The other day my hubby commented how I’ve “gained alot of weight since he first met me”…..yeah…. 29 years ago…..but it was just the way he said it,in a critical way, he made me feel like a fat hippo. Back then in 1988 we were both thin, but we were also young,too, in our 20’s, and we both weighed 120 pounds, and he was even thinner than I was, esp. being a guy and being half a foot taller than me, yet now he’s gained alot of weight,too, I’m not the only one; he must weigh around 175 pounds now himself, but I’ve given birth to 11 kids, plus I’m on several medications that cause weight gain, and once I hit my 40’s the weight came on and just wouldn’t come off, due to the genetics in my mother’s side of the family;everyone on her side’s fat, even more so once they hit their 40’s, even the ones that weren’t before……so what’s his excuse?

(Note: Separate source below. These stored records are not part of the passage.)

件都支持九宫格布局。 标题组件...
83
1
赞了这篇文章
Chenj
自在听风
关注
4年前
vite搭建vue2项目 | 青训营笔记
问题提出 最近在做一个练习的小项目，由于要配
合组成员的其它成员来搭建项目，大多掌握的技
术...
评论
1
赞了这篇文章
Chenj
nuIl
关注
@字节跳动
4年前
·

I’m not the only one who’s gained weight since we first met yet he makes me feel inferior for it, like a failure, repulsive, disgusting, an object of ridicule, and always making wisecracks at my expense about my weight. I already feel bad enough having gained so much weight over the YRS( doesn’t he think that I’ve noticed, that I’m aware of it?) and it wrecks my already-non-existent self-esteem even more, I certainly don’t need him(or the kids) making fun of it , making cruel barbs about it, snarky comments, insulting me, and saying things like when I walk it shakes the ground like an earthquake, or I weigh as much as a hippo,etc.
I get it, I’m fat.(and I wish I wasn’t. I mean, who really wants to be fat? Who looks in the mirror and sees all their blubber, rolls, thunder thighs, muffin top,lard ass, 2 chins,sausage fingers,fat gut,etc.and thinks to themselves, “I look like the Michelin Tire man! I just Love it! I’m so happy I’m fat!”) I hate it. I hate seeing it. I hate looking in a mirror. I hate it that clothes don’t fit. I hate it that I just can’t wear certain styles. I hate it that it’s hard to even find certain clothes in my size.I ‘m embarrassed I always have to buy size XL. I hate it even more because I used to be really thin. I know what it’s like to be skinny and I’ve lost it. Yet my metabolism has changed and now the weight just won’t come off no matter how much I try to diet. It just doesn’t work anymore. Before I could starve and I’d lose the weight, now I just starve only with no results.
I was always ugly but at least I used to be thin. Now I’m fat,too. Fat and ugly. I just can’t win. I just keep getting even worse-looking. I hate myself even more. Thanks for always reminding me.